Running Ubuntu 22.04 LTS and already run couple of docker containers.
Purchased a second hand Nvidia A2000 that should be here in couple of days.

@baudneo @Fraddles @alienatedsec

What is the latest route to get up and running? I need to get the Nvidia (@alienatedsec I guess your URL should work) drivers in and then the correct whisper container.

I hope my hardware combined with ubuntu 22.04 should be ok?

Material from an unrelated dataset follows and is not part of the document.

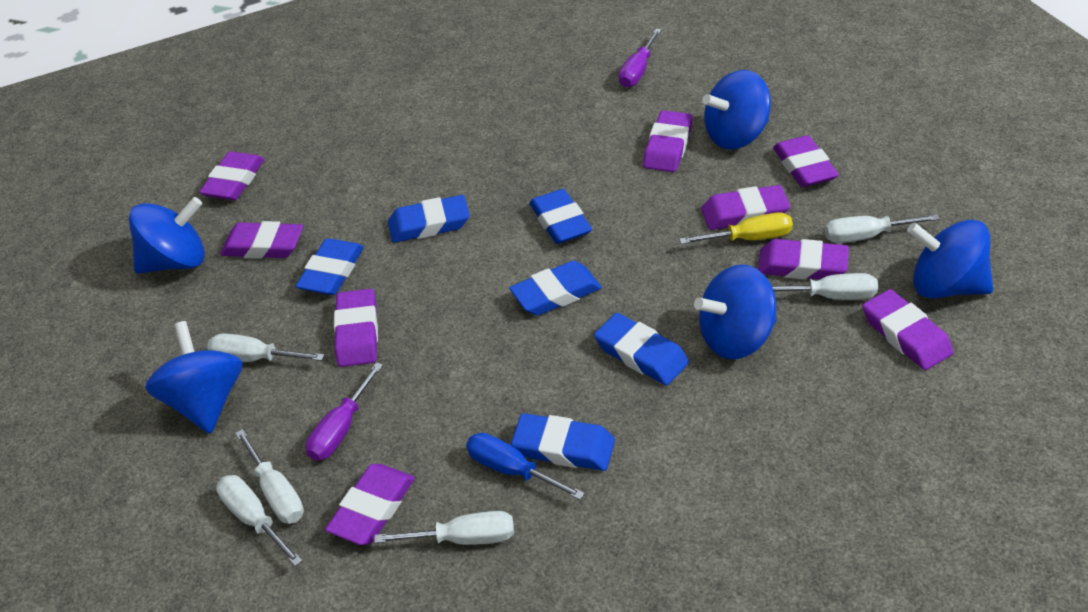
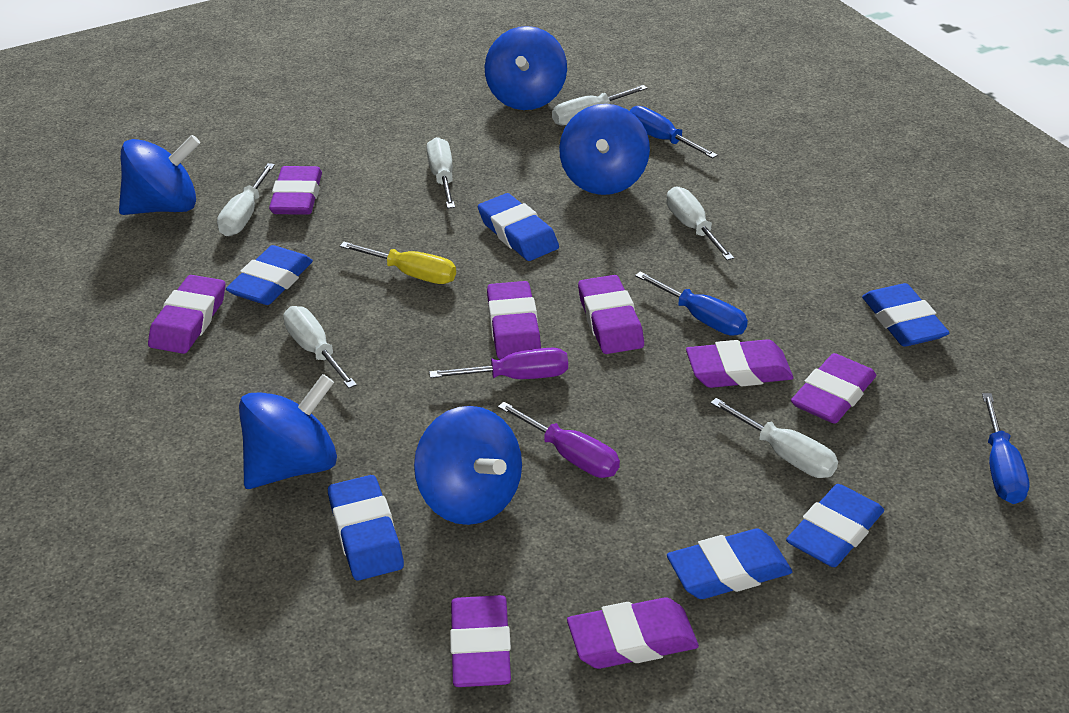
blue screwdriver: [466,433,585,500] = 1 -> [630,106,718,158] [635,271,748,336] [982,393,1029,504] = 3
purple eraser: [199,151,265,200] [220,221,303,259] [325,464,415,545] [334,289,378,367] [643,110,693,172] [701,185,790,230] [758,239,849,279] [773,135,839,187] [863,289,953,370] = 9 -> [148,275,225,354] [269,166,322,215] [450,595,511,687] [487,281,541,359] [567,597,699,669] [578,275,644,354] [686,339,793,388] [791,353,876,424] = 8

Finally, there is a Whisper model on Huggingface I want to get added as it is a pretty solid model for Norwegian supporting wide range of dialects (don’t even try to lean Norwegian): NbAiLab/nb-whisper-large · Hugging Face

Can this be used?

The docker setup is simple as long as you have the host drivers installed and Nvidia container toolkit.

That model, I don’t think will work. I may be wrong but when I was setting my stuff up, I could only use the models that rhasspy supplied. I think the best, at the time, was a medium int8 model.

Idk if there is the ability to load in whatever models, you’ll need to experiment. I did implement the ability to load whatever models, but there was an issue. Can’t recall, but it wasn’t worth my time at that point as the supplied model was, and still is, performing well for English.

Your hardware should be more than enough for the models supplied by rhasspy. If you can load other models, you’ll need to experiment

Thanks @baudneo This image, is this recommended (image: lscr.io/linuxserver/faster-whisper:gpu) ? And, are there now any limitations to what version of Nvidia I do install as I see they now support Ubuntu 22.04 (you write quite earlier do not use > v11.x ?

I personally use a modified version of @edurenye repo.

IIRC, the comment about cuda had something to do with building piper and onnxruntime gpu. You can just try it out and see if you get any errors. If you get weird errors, switch container tags to a newer or older version of CUDA/cudnn.

There shouldn’t be issues though, it’s fairly straightforward in these containers as they’re built for this purpose and to be user friendly.